Part of the problem is that even when people -- or their kids -- are overweight or obese, they don't think they are. In fact, 8 percent of obese people think they are healthy and don't need to lose weight (even though 35 percent of those people have high blood pressure, 15 percent high cholesterol, and 14 percent diabetes), according to a study of nearly 6,000 people presented in November 2009 at the American Heart Association meeting.
It's not clear why there's a disconnect. But with the rise in obesity, people may have a skewed perception of a "normal" weight. Right now, more than 60 percent of American adults are obese or overweight. (This map shows the states with the highest percentage of overweight people.)
Lemire and May believe that the focus should be placed on an individual's health as much as his or her weight, and that people can make great strides just by taking small steps toward improvement.

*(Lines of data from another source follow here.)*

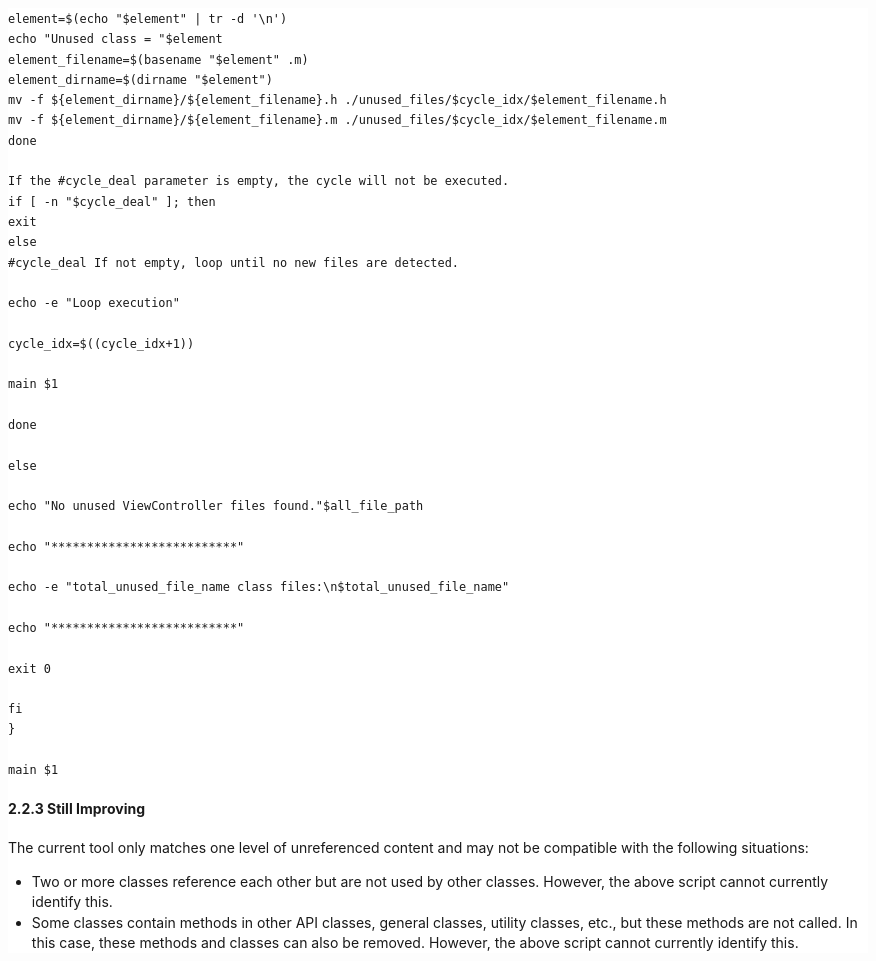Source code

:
 ```shell
element=$(echo "$element" | tr -d '\n') 
echo "Unused class = "$element 
element_filename=$(basename "$element" .m) 
element_dirname=$(dirname "$element") 
mv -f ${element_dirname}/${element_filename}.h ./unused_files/$cycle_idx/$element_filename.h 
mv -f ${element_dirname}/${element_filename}.m ./unused_files/$cycle_idx/$element_filename.m 
done 

If the #cycle_deal parameter is empty, the cycle will not be executed. 
if [ -n "$cycle_deal" ]; then 
exit 
else 
#cycle_deal If not empty, loop until no new files are detected.

echo -e "Loop execution"

cycle_idx=$((cycle_idx+1))

main $1

done

else

echo "No unused ViewController files found."$all_file_path

echo "**************************"

echo -e "total_unused_file_name class files:\n$total_unused_file_name"

echo "**************************"

exit 0

fi
}

main $1

```

#### 2.2.3 Still Improving

The current tool only matches one level of unreferenced content and may not be compatible with the following situations:

- Two or more classes reference each other but are not used by other classes. However, the above script cannot currently identify this.
- Some classes contain methods in other API classes, general classes, utility classes, etc., but these methods are not called. In this case, these methods and classes can also be removed. However, the above script cannot currently identify this.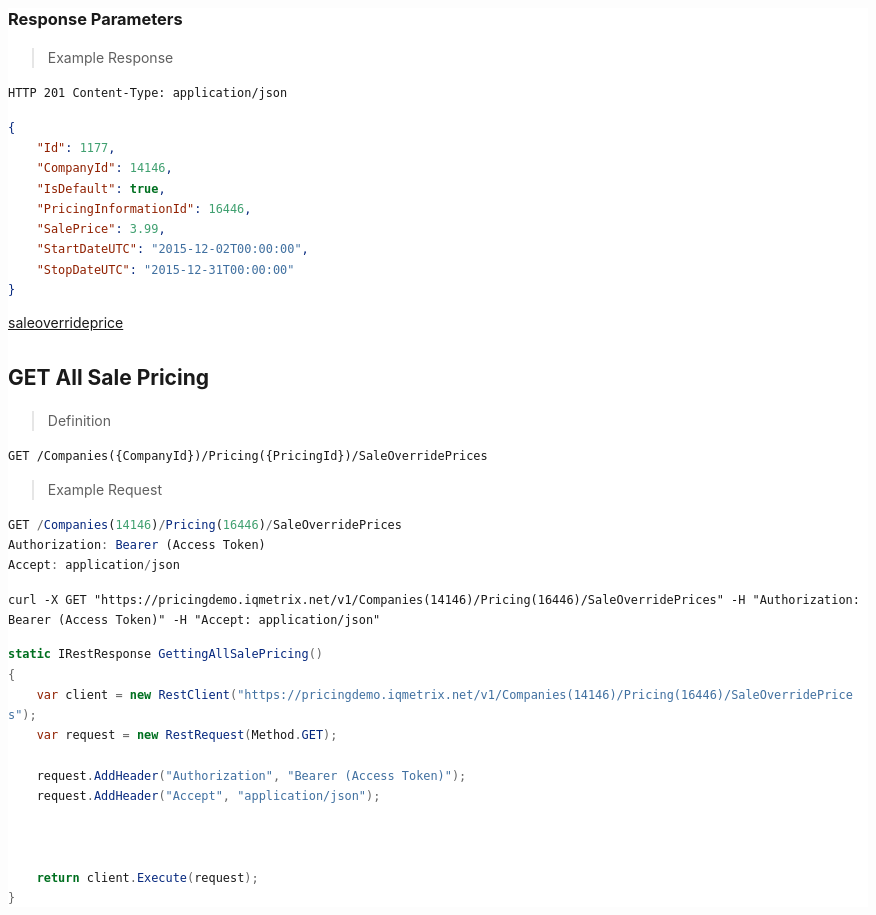 ### Response Parameters



> Example Response

```
HTTP 201 Content-Type: application/json
```

```json
{
    "Id": 1177,
    "CompanyId": 14146,
    "IsDefault": true,
    "PricingInformationId": 16446,
    "SalePrice": 3.99,
    "StartDateUTC": "2015-12-02T00:00:00",
    "StopDateUTC": "2015-12-31T00:00:00"
}
```



 [saleoverrideprice](#SaleOverridePrice)



## <span class='get'>GET</span> All Sale Pricing



> Definition

```
GET /Companies({CompanyId})/Pricing({PricingId})/SaleOverridePrices
```

> Example Request

```javascript
GET /Companies(14146)/Pricing(16446)/SaleOverridePrices
Authorization: Bearer (Access Token)
Accept: application/json
```


```shell
curl -X GET "https://pricingdemo.iqmetrix.net/v1/Companies(14146)/Pricing(16446)/SaleOverridePrices" -H "Authorization: Bearer (Access Token)" -H "Accept: application/json"
```

```csharp
static IRestResponse GettingAllSalePricing()
{
    var client = new RestClient("https://pricingdemo.iqmetrix.net/v1/Companies(14146)/Pricing(16446)/SaleOverridePrices");
    var request = new RestRequest(Method.GET);
     
    request.AddHeader("Authorization", "Bearer (Access Token)"); 
    request.AddHeader("Accept", "application/json"); 

    

    return client.Execute(request);
}
```
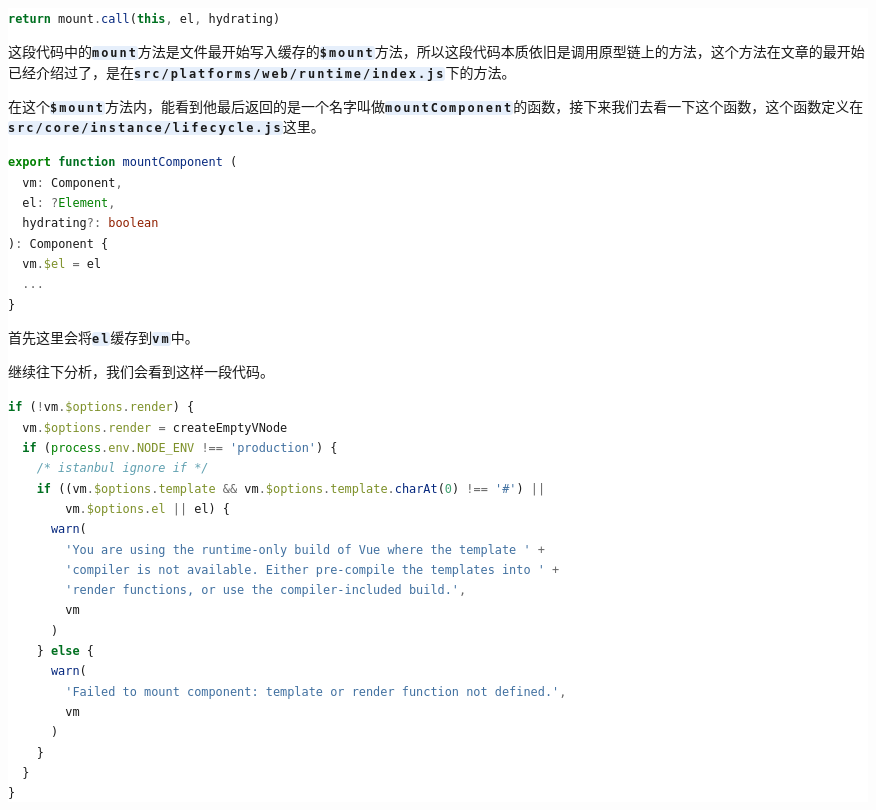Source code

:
 ```typescript
return mount.call(this, el, hydrating)
```

这段代码中的<code style="letter-spacing: 2px;font-weight:700;background-color:#e6effb;border-radius:3px;">mount</code>方法是文件最开始写入缓存的<code style="letter-spacing: 2px;font-weight:700;background-color:#e6effb;border-radius:3px;">$mount</code>方法，所以这段代码本质依旧是调用原型链上的方法，这个方法在文章的最开始已经介绍过了，是在<code style="letter-spacing: 2px;font-weight:700;background-color:#e6effb;border-radius:3px;">src/platforms/web/runtime/index.js</code>下的方法。

在这个<code style="letter-spacing: 2px;font-weight:700;background-color:#e6effb;border-radius:3px;">$mount</code>方法内，能看到他最后返回的是一个名字叫做<code style="letter-spacing: 2px;font-weight:700;background-color:#e6effb;border-radius:3px;">mountComponent</code>的函数，接下来我们去看一下这个函数，这个函数定义在<code style="letter-spacing: 2px;font-weight:700;background-color:#e6effb;border-radius:3px;">src/core/instance/lifecycle.js</code>这里。

```typescript
export function mountComponent (
  vm: Component,
  el: ?Element,
  hydrating?: boolean
): Component {
  vm.$el = el
  ...
}
```

首先这里会将<code style="letter-spacing: 2px;font-weight:700;background-color:#e6effb;border-radius:3px;">el</code>缓存到<code style="letter-spacing: 2px;font-weight:700;background-color:#e6effb;border-radius:3px;">vm</code>中。

继续往下分析，我们会看到这样一段代码。

```typescript
if (!vm.$options.render) {
  vm.$options.render = createEmptyVNode
  if (process.env.NODE_ENV !== 'production') {
    /* istanbul ignore if */
    if ((vm.$options.template && vm.$options.template.charAt(0) !== '#') ||
        vm.$options.el || el) {
      warn(
        'You are using the runtime-only build of Vue where the template ' +
        'compiler is not available. Either pre-compile the templates into ' +
        'render functions, or use the compiler-included build.',
        vm
      )
    } else {
      warn(
        'Failed to mount component: template or render function not defined.',
        vm
      )
    }
  }
}
```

"I think it's a given that we understand physical activity is good for your body," Lemire says. "Most people find that when they are more physically active, it makes us feel better and makes the machine run better. But we shouldn't be promoting it just on the backs of fat people."
However, people who don't think they have a health problem may be less likely to exercise, visit a physician, or talk about dietary changes with their doctor.
Stephen Nicholls, M.D., the clinical director of the Cleveland Clinic Center for Cardiovascular Diagnostics and Prevention, says it's never too late to improve your health by eating better, becoming physically active, quitting smoking, and seeing a doctor for checkups.
However, Nicholls is still concerned that fat acceptance may send the message that being overweight isn't a health issue.
"As a population, we have moved the yardstick ourselves as what we consider to be a problem and what we don't consider to be a problem," Nicholls says. "We consume processed, high-fat, easily available food and reduce the amount of exercise and activity we perform on a daily basis. There is complacency about developing obesity, and it could suggest that we underestimate what its implications might be."
He adds, "Obesity is the single greatest public health problem we face in the U.S. today and is now spreading beyond the developed world into developing countries."